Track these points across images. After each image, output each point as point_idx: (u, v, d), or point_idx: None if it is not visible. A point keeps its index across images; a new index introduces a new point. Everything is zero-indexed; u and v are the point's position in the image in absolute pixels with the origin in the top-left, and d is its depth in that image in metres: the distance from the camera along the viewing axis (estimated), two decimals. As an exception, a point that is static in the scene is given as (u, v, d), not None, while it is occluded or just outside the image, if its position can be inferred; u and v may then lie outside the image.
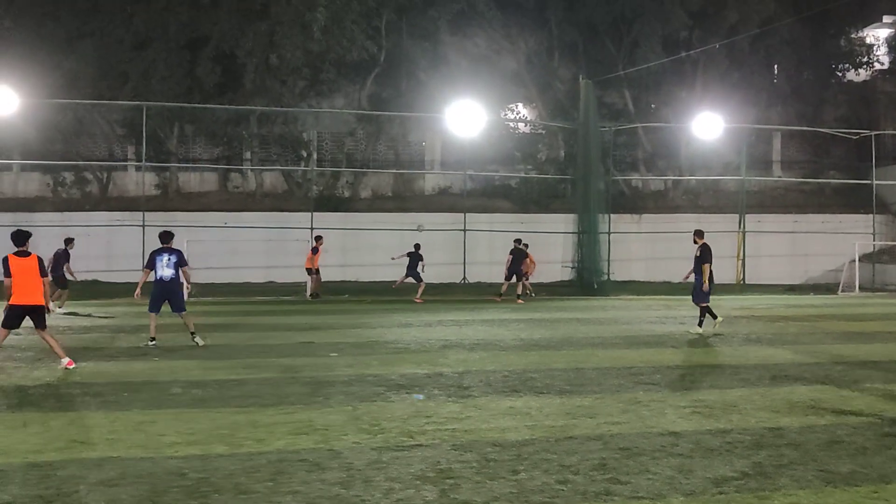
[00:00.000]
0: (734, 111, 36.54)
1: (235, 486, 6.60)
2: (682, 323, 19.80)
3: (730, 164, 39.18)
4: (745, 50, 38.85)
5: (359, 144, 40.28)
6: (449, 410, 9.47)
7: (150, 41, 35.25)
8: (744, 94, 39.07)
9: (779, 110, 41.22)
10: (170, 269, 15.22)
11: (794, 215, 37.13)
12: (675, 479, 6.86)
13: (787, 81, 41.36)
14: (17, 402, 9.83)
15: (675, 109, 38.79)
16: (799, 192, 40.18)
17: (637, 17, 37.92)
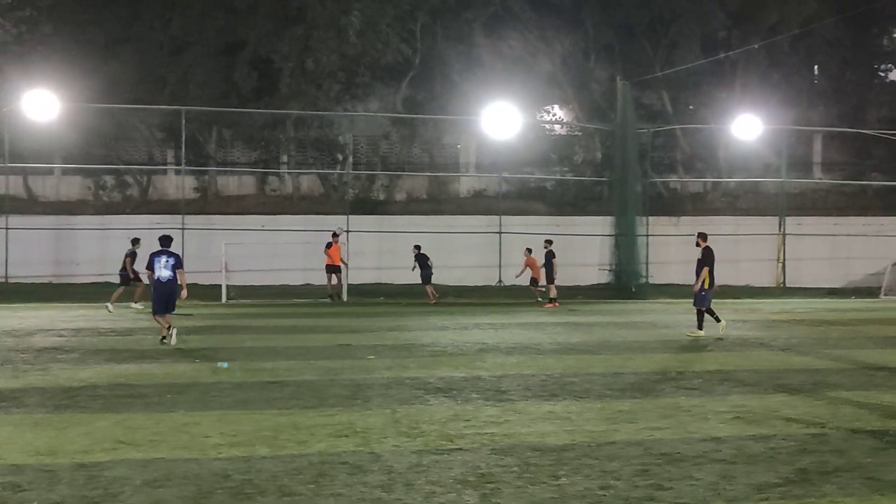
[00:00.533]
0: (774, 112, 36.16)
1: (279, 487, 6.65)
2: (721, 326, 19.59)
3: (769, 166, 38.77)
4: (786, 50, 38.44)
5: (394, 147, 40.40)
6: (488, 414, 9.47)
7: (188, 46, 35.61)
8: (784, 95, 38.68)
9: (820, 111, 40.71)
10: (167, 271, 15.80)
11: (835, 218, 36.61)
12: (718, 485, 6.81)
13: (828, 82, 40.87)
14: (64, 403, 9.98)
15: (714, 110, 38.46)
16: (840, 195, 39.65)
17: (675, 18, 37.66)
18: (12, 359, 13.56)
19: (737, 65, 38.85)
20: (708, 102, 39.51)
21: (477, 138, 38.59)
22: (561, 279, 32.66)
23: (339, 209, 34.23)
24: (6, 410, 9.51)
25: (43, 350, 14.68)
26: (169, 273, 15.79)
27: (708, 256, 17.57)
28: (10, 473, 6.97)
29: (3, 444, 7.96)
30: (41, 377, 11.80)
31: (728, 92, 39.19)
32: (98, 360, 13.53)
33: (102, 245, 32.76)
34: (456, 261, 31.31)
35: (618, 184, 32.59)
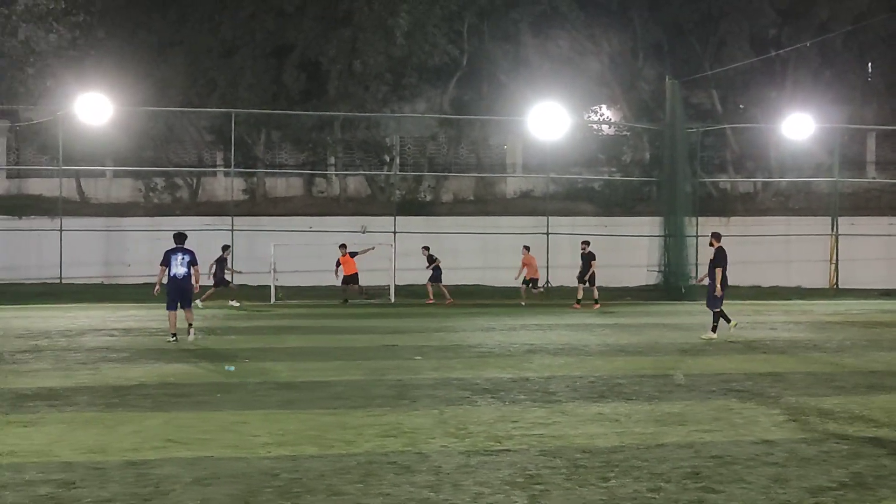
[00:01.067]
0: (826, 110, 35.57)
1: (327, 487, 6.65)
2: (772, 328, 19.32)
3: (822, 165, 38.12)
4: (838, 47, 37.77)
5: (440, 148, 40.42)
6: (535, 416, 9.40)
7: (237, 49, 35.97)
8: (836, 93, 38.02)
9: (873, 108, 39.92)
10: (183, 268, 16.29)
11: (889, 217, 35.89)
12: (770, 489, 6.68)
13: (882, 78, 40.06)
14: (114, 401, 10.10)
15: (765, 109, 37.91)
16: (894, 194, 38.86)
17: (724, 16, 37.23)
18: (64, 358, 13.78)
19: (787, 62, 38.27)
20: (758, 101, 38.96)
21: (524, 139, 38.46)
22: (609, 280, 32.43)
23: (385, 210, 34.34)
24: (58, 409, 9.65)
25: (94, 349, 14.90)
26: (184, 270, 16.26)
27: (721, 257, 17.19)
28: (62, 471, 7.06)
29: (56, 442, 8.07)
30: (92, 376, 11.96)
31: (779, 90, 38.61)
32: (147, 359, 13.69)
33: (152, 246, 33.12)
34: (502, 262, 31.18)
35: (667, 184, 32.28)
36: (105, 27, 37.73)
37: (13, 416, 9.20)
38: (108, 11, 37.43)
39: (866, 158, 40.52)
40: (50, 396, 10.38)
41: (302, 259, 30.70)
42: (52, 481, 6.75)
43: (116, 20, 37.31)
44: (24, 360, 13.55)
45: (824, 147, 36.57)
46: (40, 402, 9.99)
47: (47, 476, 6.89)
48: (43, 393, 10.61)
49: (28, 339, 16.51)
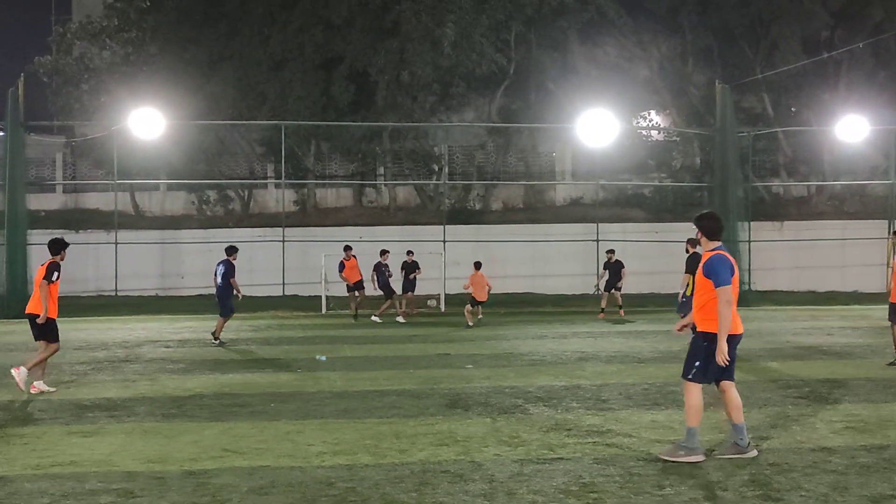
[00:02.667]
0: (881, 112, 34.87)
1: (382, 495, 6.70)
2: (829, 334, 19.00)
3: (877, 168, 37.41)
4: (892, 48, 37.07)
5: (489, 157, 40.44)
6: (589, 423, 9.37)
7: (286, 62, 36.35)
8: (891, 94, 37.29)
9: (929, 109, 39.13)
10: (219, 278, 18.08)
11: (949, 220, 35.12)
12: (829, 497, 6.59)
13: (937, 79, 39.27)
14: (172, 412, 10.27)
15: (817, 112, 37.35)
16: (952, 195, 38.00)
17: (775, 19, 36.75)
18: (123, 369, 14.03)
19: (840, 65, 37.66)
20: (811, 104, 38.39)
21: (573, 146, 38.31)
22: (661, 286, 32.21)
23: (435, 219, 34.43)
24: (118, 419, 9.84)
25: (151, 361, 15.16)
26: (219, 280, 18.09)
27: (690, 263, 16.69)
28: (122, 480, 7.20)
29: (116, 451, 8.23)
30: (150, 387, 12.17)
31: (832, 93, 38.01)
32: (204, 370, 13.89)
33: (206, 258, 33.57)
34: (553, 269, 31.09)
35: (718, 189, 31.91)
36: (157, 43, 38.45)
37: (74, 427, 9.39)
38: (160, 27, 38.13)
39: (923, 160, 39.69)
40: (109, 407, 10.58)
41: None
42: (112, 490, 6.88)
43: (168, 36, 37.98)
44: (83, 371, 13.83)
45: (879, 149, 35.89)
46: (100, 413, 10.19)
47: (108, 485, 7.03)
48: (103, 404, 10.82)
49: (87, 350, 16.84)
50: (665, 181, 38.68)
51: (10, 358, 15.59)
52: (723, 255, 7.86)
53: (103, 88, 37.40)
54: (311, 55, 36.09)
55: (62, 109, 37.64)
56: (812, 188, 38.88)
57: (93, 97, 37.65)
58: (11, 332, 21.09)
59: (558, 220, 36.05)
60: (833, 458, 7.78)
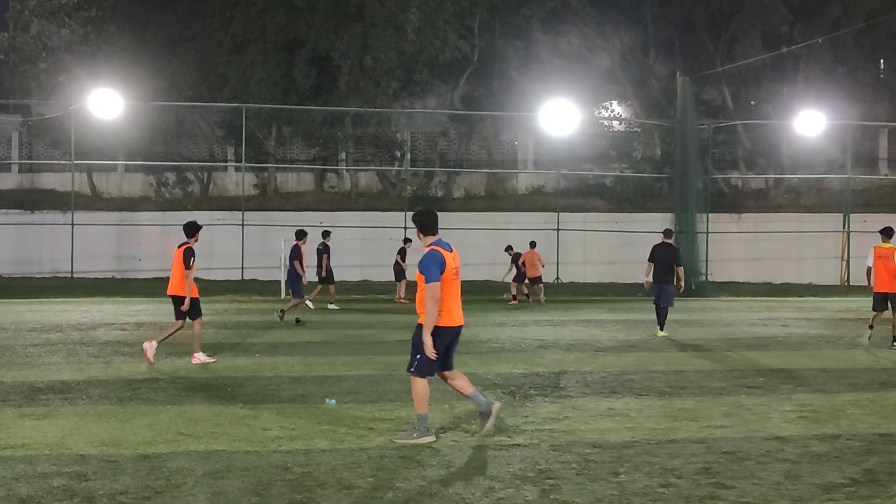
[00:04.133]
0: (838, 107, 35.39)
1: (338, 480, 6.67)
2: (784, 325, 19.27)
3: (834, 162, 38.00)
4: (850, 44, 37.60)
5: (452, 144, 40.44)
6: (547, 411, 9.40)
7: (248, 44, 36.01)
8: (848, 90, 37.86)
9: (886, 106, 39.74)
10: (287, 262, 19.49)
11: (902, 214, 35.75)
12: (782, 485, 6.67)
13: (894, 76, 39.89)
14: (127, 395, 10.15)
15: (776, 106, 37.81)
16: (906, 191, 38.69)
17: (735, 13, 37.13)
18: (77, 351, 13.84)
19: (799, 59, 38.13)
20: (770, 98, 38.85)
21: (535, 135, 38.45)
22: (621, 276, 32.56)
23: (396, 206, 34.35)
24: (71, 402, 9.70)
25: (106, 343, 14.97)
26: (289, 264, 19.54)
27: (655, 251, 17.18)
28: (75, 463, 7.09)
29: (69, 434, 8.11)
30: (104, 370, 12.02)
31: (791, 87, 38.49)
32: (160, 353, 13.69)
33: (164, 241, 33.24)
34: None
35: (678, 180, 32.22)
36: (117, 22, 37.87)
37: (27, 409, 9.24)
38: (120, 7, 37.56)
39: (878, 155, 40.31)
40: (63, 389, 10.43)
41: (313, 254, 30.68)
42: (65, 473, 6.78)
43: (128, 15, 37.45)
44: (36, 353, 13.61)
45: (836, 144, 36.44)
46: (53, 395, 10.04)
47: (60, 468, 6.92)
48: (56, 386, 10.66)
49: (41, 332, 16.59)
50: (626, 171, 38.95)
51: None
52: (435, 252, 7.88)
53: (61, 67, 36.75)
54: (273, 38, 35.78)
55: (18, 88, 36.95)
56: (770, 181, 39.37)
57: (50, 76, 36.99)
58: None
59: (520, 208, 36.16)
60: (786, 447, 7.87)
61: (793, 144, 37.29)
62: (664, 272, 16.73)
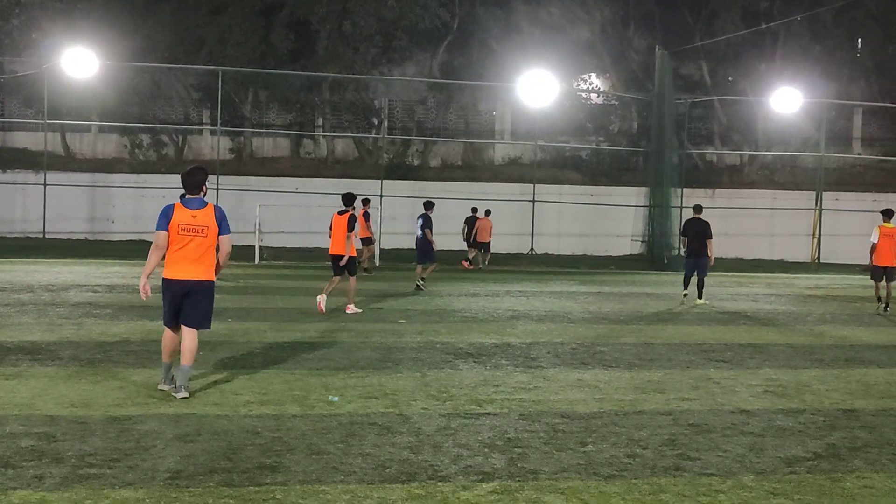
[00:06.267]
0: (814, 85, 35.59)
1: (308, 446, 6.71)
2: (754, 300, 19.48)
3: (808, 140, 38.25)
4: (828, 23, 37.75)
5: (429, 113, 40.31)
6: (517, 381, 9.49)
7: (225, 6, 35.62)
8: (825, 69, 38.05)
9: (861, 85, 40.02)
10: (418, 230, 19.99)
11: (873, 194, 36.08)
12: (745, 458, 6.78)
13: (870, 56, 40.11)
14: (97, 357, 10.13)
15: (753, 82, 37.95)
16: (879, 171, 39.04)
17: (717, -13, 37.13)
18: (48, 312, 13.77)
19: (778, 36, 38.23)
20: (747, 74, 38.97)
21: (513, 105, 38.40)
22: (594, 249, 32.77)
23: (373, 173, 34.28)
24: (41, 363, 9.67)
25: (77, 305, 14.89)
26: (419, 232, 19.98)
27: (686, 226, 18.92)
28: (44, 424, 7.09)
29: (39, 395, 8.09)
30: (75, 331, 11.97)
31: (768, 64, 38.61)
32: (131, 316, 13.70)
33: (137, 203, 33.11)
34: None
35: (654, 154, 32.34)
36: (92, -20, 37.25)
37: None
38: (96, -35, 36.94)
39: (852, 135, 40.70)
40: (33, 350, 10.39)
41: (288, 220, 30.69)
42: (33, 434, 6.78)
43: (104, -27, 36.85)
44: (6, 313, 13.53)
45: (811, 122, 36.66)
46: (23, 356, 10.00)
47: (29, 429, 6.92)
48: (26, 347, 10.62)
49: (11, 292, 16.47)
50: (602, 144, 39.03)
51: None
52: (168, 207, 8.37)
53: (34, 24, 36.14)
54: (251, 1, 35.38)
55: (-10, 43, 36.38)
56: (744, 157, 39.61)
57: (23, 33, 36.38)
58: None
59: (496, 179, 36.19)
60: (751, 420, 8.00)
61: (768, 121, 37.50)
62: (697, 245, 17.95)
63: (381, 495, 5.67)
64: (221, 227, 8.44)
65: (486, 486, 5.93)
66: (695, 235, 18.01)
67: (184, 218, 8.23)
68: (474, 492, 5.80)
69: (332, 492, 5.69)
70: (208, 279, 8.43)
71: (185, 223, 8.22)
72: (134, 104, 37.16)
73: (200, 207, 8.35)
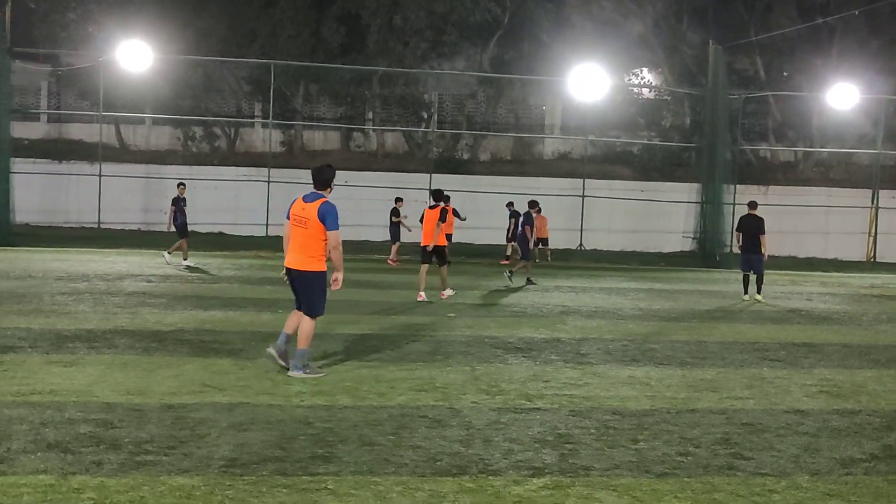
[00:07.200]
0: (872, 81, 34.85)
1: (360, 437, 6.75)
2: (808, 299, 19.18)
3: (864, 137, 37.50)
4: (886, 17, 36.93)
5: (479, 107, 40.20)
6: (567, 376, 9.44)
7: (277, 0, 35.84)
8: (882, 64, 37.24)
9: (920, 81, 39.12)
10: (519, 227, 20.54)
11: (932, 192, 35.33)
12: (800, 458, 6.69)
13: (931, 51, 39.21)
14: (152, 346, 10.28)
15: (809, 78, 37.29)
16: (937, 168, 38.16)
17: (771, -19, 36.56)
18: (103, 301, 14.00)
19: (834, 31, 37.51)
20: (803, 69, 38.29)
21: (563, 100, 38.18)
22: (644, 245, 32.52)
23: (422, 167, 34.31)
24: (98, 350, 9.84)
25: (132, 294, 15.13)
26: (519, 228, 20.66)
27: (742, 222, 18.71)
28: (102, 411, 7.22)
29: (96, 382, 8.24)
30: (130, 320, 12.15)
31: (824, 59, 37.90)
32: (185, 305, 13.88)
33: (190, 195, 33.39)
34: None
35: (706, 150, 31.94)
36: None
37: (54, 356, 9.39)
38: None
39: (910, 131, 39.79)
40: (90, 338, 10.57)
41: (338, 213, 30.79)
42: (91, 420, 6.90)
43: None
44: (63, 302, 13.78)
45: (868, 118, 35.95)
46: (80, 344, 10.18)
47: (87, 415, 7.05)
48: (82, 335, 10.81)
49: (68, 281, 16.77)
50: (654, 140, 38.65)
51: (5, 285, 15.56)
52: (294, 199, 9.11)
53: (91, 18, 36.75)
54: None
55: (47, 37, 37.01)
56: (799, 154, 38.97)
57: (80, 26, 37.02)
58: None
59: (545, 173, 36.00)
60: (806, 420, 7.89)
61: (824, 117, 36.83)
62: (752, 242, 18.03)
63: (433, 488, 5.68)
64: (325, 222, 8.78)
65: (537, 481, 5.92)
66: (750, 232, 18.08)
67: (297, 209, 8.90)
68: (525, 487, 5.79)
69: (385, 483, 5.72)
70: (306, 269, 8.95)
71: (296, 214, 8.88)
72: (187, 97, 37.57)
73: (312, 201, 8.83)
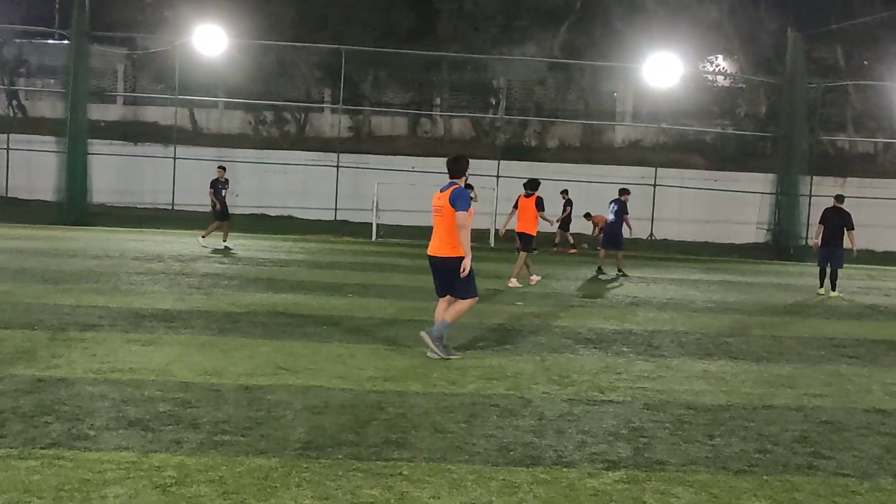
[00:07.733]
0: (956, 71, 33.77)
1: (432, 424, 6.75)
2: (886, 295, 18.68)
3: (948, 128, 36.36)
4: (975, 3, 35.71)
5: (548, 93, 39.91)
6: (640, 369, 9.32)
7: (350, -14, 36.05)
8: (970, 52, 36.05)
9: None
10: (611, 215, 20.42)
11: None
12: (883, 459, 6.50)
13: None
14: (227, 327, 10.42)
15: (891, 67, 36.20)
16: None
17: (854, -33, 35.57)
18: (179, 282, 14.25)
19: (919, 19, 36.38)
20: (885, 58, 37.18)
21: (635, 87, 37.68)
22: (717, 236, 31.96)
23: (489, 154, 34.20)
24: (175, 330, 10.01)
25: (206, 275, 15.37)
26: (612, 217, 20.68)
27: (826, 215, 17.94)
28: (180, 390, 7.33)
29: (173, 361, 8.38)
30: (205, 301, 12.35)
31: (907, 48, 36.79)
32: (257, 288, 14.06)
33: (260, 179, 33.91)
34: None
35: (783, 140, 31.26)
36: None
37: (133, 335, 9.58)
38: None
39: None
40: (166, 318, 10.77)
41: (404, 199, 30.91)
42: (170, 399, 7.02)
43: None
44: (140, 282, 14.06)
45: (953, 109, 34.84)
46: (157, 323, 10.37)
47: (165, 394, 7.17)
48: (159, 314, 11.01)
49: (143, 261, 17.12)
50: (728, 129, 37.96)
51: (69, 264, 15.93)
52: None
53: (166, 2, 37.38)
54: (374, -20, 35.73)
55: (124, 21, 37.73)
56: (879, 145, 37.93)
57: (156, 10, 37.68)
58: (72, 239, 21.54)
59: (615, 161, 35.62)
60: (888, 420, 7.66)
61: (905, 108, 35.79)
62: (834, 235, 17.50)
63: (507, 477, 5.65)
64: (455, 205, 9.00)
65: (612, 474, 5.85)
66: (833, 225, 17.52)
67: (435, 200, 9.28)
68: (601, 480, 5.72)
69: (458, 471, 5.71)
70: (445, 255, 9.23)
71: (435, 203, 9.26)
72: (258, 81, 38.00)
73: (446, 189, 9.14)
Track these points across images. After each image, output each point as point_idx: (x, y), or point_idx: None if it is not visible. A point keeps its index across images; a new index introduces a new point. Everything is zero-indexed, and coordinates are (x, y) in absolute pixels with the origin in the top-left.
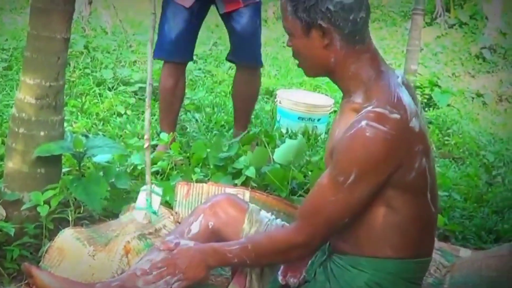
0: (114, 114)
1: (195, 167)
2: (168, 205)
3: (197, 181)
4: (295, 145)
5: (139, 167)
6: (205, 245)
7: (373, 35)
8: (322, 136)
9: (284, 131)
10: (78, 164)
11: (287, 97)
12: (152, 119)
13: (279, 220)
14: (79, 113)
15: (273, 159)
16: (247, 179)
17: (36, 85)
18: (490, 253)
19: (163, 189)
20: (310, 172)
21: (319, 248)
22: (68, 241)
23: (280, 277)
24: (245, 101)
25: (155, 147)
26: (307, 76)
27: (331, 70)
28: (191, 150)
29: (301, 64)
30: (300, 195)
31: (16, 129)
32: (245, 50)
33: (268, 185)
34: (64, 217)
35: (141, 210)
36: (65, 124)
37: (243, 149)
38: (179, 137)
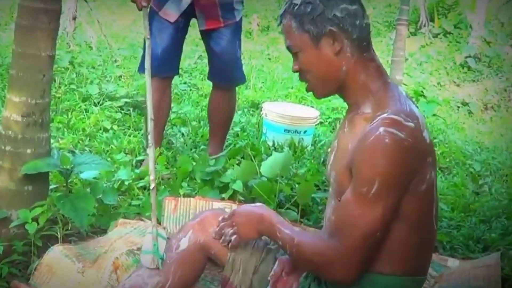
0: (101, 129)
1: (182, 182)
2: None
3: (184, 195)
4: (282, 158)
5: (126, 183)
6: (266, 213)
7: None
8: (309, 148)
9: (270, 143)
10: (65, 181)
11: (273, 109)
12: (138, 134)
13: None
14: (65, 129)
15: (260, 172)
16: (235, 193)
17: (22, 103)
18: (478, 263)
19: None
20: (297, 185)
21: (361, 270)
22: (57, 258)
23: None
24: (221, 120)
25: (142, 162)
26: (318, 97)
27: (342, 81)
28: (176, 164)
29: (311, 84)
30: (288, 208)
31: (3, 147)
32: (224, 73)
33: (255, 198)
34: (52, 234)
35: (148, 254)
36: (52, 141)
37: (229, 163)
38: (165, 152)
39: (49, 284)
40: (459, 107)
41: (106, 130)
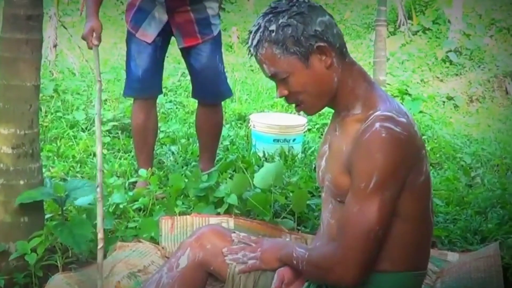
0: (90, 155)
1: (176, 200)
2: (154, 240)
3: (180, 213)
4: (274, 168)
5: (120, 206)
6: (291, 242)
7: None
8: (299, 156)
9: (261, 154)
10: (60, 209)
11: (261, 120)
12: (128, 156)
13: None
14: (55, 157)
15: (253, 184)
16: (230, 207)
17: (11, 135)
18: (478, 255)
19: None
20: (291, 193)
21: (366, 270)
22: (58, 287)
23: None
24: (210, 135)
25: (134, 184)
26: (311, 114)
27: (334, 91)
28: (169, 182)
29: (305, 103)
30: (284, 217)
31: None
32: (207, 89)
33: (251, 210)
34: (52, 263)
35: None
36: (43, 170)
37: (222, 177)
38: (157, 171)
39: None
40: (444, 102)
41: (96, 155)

▬▬▬

What to work on —
Retyping should start at the first line of the data above and stop after the line with "35: (618, 184, 32.59)", and no picture should be included.

Problem solution —
Track these points across images. After each image, output each point as point_idx: (u, v, d), or point_idx: None if it is not visible. A point keeps its index across images; a new index introduces a new point. Everything is zero-indexed; u and v are the point's position in the image in absolute pixels with the origin in the top-left, and d is its depth in that image in metres: the distance from the camera along the viewing axis (estimated), two decimals. As an exception, a point that is static in the scene is given as (u, v, d), not None, while it is occluded or just outside the image, if its position can be inferred; u and v may then lie outside the image.
[00:00.000]
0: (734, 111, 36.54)
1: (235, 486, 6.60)
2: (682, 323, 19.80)
3: (730, 164, 39.18)
4: (745, 50, 38.85)
5: (359, 144, 40.28)
6: (449, 410, 9.47)
7: (150, 41, 35.25)
8: (744, 94, 39.07)
9: (779, 110, 41.22)
10: (170, 269, 15.22)
11: (794, 215, 37.13)
12: (675, 479, 6.86)
13: (787, 81, 41.36)
14: (17, 402, 9.83)
15: (675, 109, 38.79)
16: (799, 192, 40.18)
17: (637, 17, 37.92)
[00:00.533]
0: (774, 112, 36.16)
1: (279, 487, 6.65)
2: (721, 326, 19.59)
3: (769, 166, 38.77)
4: (786, 50, 38.44)
5: (394, 147, 40.40)
6: (488, 414, 9.47)
7: (188, 46, 35.61)
8: (784, 95, 38.68)
9: (820, 111, 40.71)
10: (167, 271, 15.80)
11: (835, 218, 36.61)
12: (718, 485, 6.81)
13: (828, 82, 40.87)
14: (64, 403, 9.98)
15: (714, 110, 38.46)
16: (840, 195, 39.65)
17: (675, 18, 37.66)
18: (12, 359, 13.56)
19: (737, 65, 38.85)
20: (708, 102, 39.51)
21: (477, 138, 38.59)
22: (561, 279, 32.66)
23: (339, 209, 34.23)
24: (6, 410, 9.51)
25: (43, 350, 14.68)
26: (169, 273, 15.79)
27: (708, 256, 17.57)
28: (10, 473, 6.97)
29: (3, 444, 7.96)
30: (41, 377, 11.80)
31: (728, 92, 39.19)
32: (98, 360, 13.53)
33: (102, 245, 32.76)
34: (456, 261, 31.31)
35: (618, 184, 32.59)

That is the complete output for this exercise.